Il est quatre heures. Hervé de Bernis et Guérin prennent un sampan pour aller prévenir le Résident de notre arrivée.
Nous en profitons, le compagnon et moi, pour faire un brin de toilette, au petit bonheur, sur le bord de l’eau : nous mettons une cravate et une veste.
Une chaloupe à vapeur se détache de l’appontement qui nous fait face et se dirige vers nous.
M. Dessenlis, chancelier de la Résidence, en descend avec Bernis et Guérin. Il vient très aimablement, de la part de M. Beaudoin, nous souhaiter la bienvenue et nous emmener loger à la Résidence, avec armes et bagages.
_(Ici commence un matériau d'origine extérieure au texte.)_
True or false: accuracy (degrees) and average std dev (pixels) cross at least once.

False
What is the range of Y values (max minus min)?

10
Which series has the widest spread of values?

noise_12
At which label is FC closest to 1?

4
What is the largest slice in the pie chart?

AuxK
Nous acceptons de grand cœur cette gracieuse hospitalité.
Quant à la voiture, elle va rester ici, toute la nuit, sous la garde de deux linhs et de l’inévitable Brin-d’Amour qui se distingue surtout dans les fonctions sédentaires et de tout repos. Demain matin, on la passera sur l’appontement de la douane, remorquée par la chaloupe de la Résidence. Les charrettes qui viennent d’arriver resteront aussi sur le bord du fleuve jusqu’à demain.
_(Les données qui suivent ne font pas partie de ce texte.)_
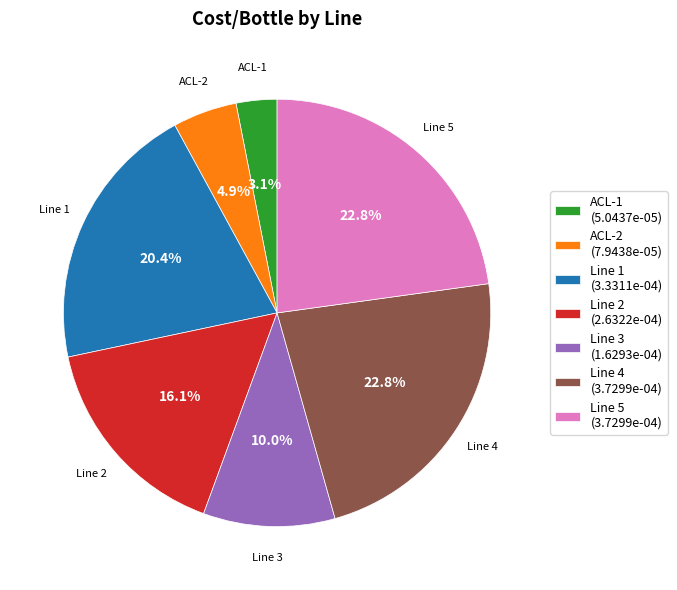

The Line 3 slice represents 10% of the pie. True or false?

True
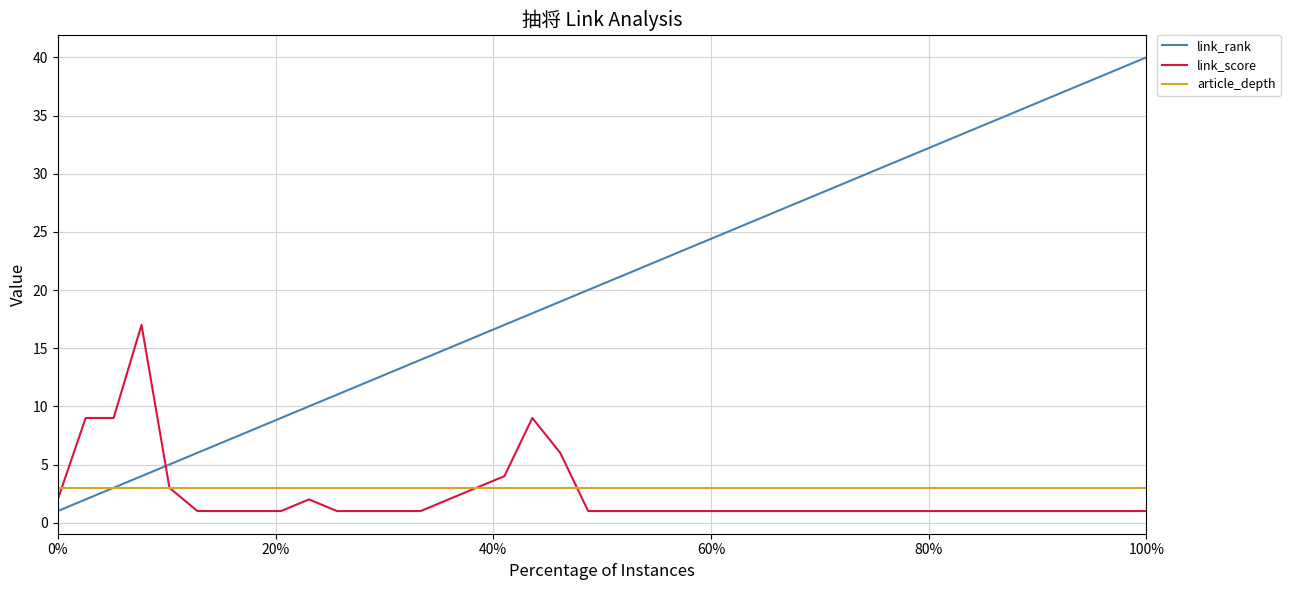

Reading right to left, extract all data points from this chart.

link_rank: 40	39	38	37	36	35	34	33	32	31	30	29	28	27	26	25	24	23	22	21	20	19	18	17	16	15	14	13	12	11	10	9	8	7	6	5	4	3	2	1
link_score: 1	1	1	1	1	1	1	1	1	1	1	1	1	1	1	1	1	1	1	1	1	6	9	4	3	2	1	1	1	1	2	1	1	1	1	3	17	9	9	2
article_depth: 3	3	3	3	3	3	3	3	3	3	3	3	3	3	3	3	3	3	3	3	3	3	3	3	3	3	3	3	3	3	3	3	3	3	3	3	3	3	3	3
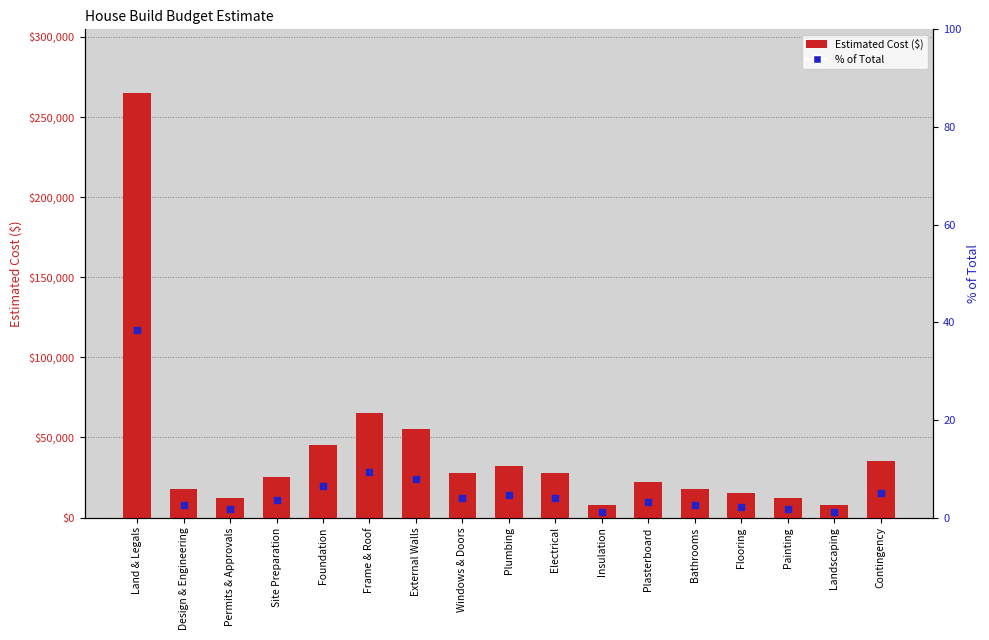

What are all the series names shown in the legend?

Estimated Cost, % of Total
Nous embarquons dans la chaloupe et nous traversons le Mé-Kong, un vrai bras de mer !
M. Beaudoin, qui ne nous attendait que demain, nous reçoit avec la plus charmante cordialité, nous fait faire le tour du propriétaire, nous montre nos chambres et une salle de douches. C’est, pour le moment, la salle de la Résidence qui nous inspire le plus d’admiration.
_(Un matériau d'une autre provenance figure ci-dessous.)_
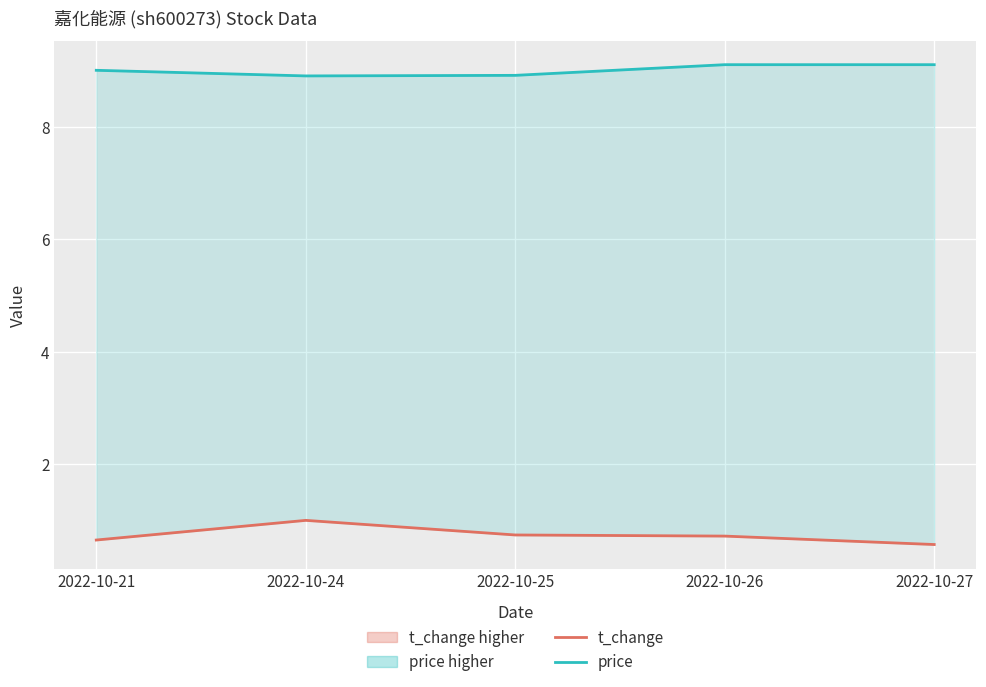

The price series shows 8.9 at 2022-10-25. True or false?

True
Après tout ce que nous venons de traverser, une douche bienfaisante nous semble une volupté inexprimable… Et pouvoir se changer, enfin !…
Il va sans dire que nous n’avons ni smoking, ni costumes blancs, le blanc n’étant pas précisément la couleur de l’automobilisme.
Notre garde-robe se réduit à un complet culotte à peu près présentable. Enfin, puisque M. Beaudoin veut bien excuser notre négligé, nos remords ne nous empêchent pas de faire honneur au dîner… et rarement il nous fut donné d’en faire d’aussi gai et d’aussi agréable.